14. Hukuk Dairesi MAHKEMESİ :Asliye Hukuk Mahkemesi
Davacı vekili tarafından, davalılar aleyhine 21.05.2007 gününde verilen dilekçe ile yaylaya el atmanın önlenmesi talebi üzerine yapılan duruşma sonunda; idari yargı görevli olduğundan davanın görevsizlik nedeniyle reddine dair verilen 27.01.2016 günlü hükmün Yargıtayca incelenmesi davacı vekili tarafından istenilmekle süresinde olduğu anlaşılan temyiz dilekçesinin kabulüne karar verildikten sonra dosya ve içerisindeki bütün kağıtlar incelenerek gereği düşünüldü: K A R A R
Dava, yaylaya el atmanın önlenmesi istemine ilişkindir. Davacı vekili davacı ... Merkez ... Köyü sınırları içerisinde bulunan hudutları yazılı taşınmazın kadimden beri davacı köy tarafından yayla olarak kullanıldığını, davalıların hayvan otlatmak suretiyle yaylaya el attıklarını ve davacı köyün kullanımını engellediklerini belirterek el atmanın önlenmesini ve dava konusu taşınmazın davacı köye teslimini istemiştir. Davalılar vekilleri dava konusu taşınmazın ... ili hudutlarında değil ... ili, ... ilçesi hudutları içerisinde olduğunu yetkili mahkemenin ... Asliye Hukuk Mahkemesi olduğunu belirterek öncelikle yetkisizlik kararı verilmesini talep etmişler esasa ilişkin olarak da davacı köyün dava konusu taşınmazda herhangi bir hakkı ve korunmaya değer bir hakkının ve zilyetliğinin bulunmadığını, taşınmazın davalı ... Köyü Tüzel Kişiliği adına tapuda kayıtlı olduğunu, davalı köylerin kullanımında bulunduğunu ileri sürerek davanın reddini savunmuşlardır. Mahkemece, idari yargının görevli olduğu gerekçesiyle yargı yolu bakımından görevsizlik nedeniyle davanın reddine karar verilmiştir. Hükmü davacı vekili temyiz etmiştir.

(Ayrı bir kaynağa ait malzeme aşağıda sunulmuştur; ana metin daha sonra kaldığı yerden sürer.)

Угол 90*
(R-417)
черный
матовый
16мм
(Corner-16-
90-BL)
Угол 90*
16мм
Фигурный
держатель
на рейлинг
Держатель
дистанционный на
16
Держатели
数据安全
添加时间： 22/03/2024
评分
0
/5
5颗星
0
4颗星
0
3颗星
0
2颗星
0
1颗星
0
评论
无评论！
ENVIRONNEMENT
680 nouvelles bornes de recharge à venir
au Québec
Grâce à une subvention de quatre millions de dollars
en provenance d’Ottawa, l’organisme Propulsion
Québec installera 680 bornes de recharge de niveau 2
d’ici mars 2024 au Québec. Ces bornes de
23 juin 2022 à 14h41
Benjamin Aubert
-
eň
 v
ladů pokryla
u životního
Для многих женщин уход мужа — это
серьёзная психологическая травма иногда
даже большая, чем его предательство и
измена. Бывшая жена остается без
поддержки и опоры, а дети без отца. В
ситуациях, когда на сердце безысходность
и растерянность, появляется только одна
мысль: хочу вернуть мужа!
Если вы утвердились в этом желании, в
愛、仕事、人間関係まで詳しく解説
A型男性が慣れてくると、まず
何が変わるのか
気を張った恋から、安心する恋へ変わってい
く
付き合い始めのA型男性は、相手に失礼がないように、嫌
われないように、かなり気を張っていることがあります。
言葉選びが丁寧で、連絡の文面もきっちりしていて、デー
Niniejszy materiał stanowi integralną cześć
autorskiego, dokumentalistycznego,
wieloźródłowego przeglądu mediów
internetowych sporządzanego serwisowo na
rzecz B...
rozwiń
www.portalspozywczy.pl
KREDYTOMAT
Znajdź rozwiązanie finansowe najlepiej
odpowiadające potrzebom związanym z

2577 sayılı İdari Yargılama Usulü Kanununun "İdari dava türleri ve idari yargı yetkisinin sınırı" başlıklı 2. maddesinde idari dava türleri ve idari yargı yetkisi açıkça düzenlenmiştir. Bu düzenlemeye göre idari işlemler hakkında yetki şekil sebep konu ve maksat yönlerinden biri ile hukuka aykırı olduklarından dolayı iptalleri için açılan iptal davaları, idari eylem ve işlemlerden dolayı açılan tam yargı davaları ve idari sözleşmelerden dolayı taraflar arasında çıkan anlaşmazlıklara ilişkin davalar olarak gösterilmiştir. Bu bağlamda davacı vekilinin yaylaya el atmanın önlenmesi ve dava konusu taşınmazın davacıya teslimi istemine ilişkin davası adli yargıda görülerek çözümlenmesi gereken uyuşmazlıklardandır. Mahkemece uyuşmazlığın esastan karara bağlanması gerekirken idari yargının görevli olduğundan bahisle yazılı şekilde karar verilmesi doğru görülmemiş bu sebeple hükmün bozulması gerekmiştir. SONUÇ: Yukarıda açıklanan nedenlerle davacı vekilinin temyiz itirazlarının kabulü ile hükmün BOZULMASINA, peşin yatırılan harcın yatırana iadesine, 10.06.2020 tarihinde oy birliği ile karar verildi.